TRABAJO REQUERIDO ::
**1.** Según el texto sobre Santiago 5, ¿qué hacían muchos empleadores con sus asalariados?
**2.** Enumera los tipos de personas que, según el texto sobre Santiago 5, deben ser objeto de una atención especial.
**3.** Prosigue el texto sobre Santiago 5 a partir de donde termina.

DOCUMENTO ::
Personas que han perdido a familiares, que se encuentran privadas de un miembro, que descubren que su vida no podrá ser como antes, deben ser objeto de una atención especial, una atención que les lleve a no rendirse ante el dolor, una atención que les muestre que existen motivos para la esperanza.
Una conducta de ese tipo es la que encontramos, por ejemplo, en Santiago 5, 1 ss. En la comunidad judeo-cristiana de Jerusalén abundaban los necesitados y, aprovechando la revuelta situación que padecía el país, no eran pocos los empleadores que decidían no pagar a sus asalariados e incluso retener su salario. Era una conducta vil que recaía, de manera inmerecida e injusta, sobre gente que no podía defenderse. Santiago insta a la paciencia a los creyentes que se encuentran en esa situación (v. 7), algo que – me temo – chocaría con ciertas visiones políticas, pero, a la vez, les proporciona un claro consuelo. Pase lo que pase con esa situación, Dios no dejará de hacer justicia (5, 7). Los que han dado muerte a inocentes que no se han resistido, los que actúan de una manera que contradice las reglas más elementales de la convivencia entre seres humanos no escaparán del juicio de Dios (5, 7). Esa seguridad de que, hagan lo que hagan los hombres, el Señor aplicará su justicia es lo que permitirá afianzar los corazones (5, 8).

Registros sin procesar
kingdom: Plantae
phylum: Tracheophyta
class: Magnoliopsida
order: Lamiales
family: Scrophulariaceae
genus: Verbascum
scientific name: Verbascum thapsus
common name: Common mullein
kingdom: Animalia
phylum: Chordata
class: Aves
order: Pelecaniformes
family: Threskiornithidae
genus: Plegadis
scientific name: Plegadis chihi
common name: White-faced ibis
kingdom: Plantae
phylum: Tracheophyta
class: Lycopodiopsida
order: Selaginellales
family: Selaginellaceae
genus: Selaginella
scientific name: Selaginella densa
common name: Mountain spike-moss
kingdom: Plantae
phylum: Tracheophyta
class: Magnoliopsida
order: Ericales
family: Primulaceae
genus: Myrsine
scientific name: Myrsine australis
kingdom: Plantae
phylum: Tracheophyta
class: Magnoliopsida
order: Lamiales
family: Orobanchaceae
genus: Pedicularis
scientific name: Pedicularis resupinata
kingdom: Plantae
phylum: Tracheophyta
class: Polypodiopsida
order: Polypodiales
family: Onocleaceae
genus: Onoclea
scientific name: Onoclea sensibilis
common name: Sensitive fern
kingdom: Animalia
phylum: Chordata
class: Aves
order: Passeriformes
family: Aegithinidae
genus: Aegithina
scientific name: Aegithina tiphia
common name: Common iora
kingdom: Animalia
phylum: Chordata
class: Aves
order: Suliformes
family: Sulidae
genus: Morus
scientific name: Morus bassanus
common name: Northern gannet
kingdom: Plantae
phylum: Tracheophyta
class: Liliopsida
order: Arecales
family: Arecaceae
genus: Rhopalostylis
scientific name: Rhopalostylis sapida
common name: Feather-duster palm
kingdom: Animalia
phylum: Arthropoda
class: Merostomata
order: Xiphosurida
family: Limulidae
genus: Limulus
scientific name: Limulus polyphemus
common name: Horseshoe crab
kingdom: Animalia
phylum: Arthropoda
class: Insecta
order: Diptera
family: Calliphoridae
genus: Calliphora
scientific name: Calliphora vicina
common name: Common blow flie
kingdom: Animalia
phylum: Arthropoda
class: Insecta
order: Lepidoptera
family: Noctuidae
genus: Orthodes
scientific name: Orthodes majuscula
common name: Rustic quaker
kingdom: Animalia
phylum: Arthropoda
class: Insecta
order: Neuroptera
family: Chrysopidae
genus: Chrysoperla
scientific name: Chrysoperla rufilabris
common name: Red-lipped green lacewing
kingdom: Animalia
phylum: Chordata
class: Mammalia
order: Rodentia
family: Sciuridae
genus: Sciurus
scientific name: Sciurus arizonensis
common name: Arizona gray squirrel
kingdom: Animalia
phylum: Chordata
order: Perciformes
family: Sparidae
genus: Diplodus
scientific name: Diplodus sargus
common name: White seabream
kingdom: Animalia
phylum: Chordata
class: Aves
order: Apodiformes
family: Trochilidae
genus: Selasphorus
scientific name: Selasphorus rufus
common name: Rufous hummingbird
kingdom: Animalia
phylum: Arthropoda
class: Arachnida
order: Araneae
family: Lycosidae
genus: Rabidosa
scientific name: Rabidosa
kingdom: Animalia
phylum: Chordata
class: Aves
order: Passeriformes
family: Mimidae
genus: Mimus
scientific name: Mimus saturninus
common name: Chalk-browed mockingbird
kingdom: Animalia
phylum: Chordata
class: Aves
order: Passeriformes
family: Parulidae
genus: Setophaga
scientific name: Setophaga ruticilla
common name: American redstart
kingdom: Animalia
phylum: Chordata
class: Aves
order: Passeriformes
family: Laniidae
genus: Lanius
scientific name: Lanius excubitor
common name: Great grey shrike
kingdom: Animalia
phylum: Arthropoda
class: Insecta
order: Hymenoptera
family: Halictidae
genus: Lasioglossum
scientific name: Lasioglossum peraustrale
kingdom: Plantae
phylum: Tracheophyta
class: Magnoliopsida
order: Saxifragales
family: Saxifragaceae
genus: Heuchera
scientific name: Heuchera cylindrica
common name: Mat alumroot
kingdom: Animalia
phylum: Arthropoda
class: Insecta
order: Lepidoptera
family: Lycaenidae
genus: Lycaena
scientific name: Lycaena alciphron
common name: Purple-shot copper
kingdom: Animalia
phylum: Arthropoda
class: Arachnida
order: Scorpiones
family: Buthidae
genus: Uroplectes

SOLUCIONES DEL EJERCICIO ::
**1.** Decidían no pagarles e incluso retenían su salario.

**2.**
- Personas que han perdido a familiares
- Personas que se encuentran privadas de un miembro
- Personas que descubren que su vida no podrá ser como antes

**3.**
Este mensaje de Santiago no pretende ser original. A decir verdad, repite unas enseñanzas muy claras de la Escritura, la de que Dios es justo, la de que no pasará por alto el mal, la de que las riendas de la Historia están en Sus manos y la de que ejecutará Su juicio sobre los que violan unas normas eternas grabadas en el corazón de los hombres. David había ya indicado siglos antes – y sabía de lo que hablaba – que los malhechores serían destruidos (Salmo 37, 9) y que, de manera quizá sorprendente, un día se observaría el lugar que ocupaban para contemplar que no quedaba nada (37, 11). En buena medida, la Historia de la Humanidad constituye una repetición de ese principio de justicia cósmica. Los que una vez parecieron victoriosos, aquellos sin los que no se concebía la realidad política, los que derramaron la sangre de los demás acaban desapareciendo y con el paso del tiempo, poco importa que su nombre fuera Nabucodonosor o Baltasar, Napoleón o Lenin, Hitler o Stalin, Mao o Pol Pot (Salmo 53, 5).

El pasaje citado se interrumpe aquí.